Hands up if you have a Gmail account? Google and its globally popular Gmail service is now silently running the hectic, daily life of more than 500 million of us, across multiple devices. And the key to all of it, of course, is your username and password.

But what if somehow, you forgot your password? Or worse, you’re hacked – a staggering two percent of ALL the Gmails that pass through Google servers are phishing attacks. Don’t panic. Here are three steps to help keep you sane in the face of even the toughest Gmail password adversity…

  1. Go to the Google Account Recovery Site

Google really does make it very easy for you to recover an account. First up, head to the Account Recovery site online and follow the steps. By entering either your existing Gmail, or another recovery email or recovery phone number you’ve associated with your account, you can reset your password and reclaim your account in minutes. Google will regularly ask you to confirm your associated email and/or phone number, so make sure you take the time to update them.

  1. Choose a Strong Password

Amazingly, even if you’d forgotten your old password, when thinking of a new password, a surprising number of people enter the same details – a sort of memory reflex. What you should be doing is choosing something entirely new and entirely random. Make it alphanumeric, use upper and lower case. And don’t just think of it as a password – you can also use passphrases: a complex, nonsensical phrase that only you know.
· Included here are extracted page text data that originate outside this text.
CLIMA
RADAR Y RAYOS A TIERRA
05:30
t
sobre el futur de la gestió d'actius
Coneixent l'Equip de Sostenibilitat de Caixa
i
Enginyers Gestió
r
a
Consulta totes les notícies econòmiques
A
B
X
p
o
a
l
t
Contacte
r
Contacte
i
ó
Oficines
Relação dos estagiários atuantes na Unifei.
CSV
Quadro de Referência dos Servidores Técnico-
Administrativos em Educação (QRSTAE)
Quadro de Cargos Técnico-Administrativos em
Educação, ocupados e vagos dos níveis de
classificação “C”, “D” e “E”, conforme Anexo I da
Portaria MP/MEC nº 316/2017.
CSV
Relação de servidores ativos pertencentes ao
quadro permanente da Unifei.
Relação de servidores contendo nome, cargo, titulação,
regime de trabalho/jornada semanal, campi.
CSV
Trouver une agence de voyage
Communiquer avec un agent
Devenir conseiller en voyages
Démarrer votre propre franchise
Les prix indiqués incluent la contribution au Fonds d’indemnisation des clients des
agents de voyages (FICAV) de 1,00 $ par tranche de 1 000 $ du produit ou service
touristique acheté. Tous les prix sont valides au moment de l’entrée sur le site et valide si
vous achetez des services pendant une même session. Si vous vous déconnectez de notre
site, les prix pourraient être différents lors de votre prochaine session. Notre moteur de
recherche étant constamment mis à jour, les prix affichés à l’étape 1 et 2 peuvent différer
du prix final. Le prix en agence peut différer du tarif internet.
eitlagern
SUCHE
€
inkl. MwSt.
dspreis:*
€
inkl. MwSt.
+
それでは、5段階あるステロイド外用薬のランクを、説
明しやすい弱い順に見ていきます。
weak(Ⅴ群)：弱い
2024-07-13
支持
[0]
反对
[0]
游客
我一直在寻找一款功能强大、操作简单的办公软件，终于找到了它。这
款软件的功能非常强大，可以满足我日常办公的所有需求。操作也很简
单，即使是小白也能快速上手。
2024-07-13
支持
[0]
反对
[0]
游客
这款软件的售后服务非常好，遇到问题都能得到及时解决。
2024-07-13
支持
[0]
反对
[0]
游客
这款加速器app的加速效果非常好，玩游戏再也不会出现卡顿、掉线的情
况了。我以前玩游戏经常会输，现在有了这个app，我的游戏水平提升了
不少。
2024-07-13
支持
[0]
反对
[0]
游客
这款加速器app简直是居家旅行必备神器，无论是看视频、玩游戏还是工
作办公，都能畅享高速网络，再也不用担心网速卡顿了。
Prefereably, make life extra easy for yourself and let us generate a strong password for you with one-click.

  1. Take Care Where You Type Your Password

Gmail is targeted by phishing attacks frequently and even staffers themselves are tricked. But now, Google products are fighting back. In April, a new extension called Password Alert launched for Google’s Chrome browser, and can sniff out fake Google login pages and warn you that typing your password in is a really bad idea. As well as an alert, Password Alert offers you the option of resetting your password immediately, before any damage can be inflicted by the phishing attack.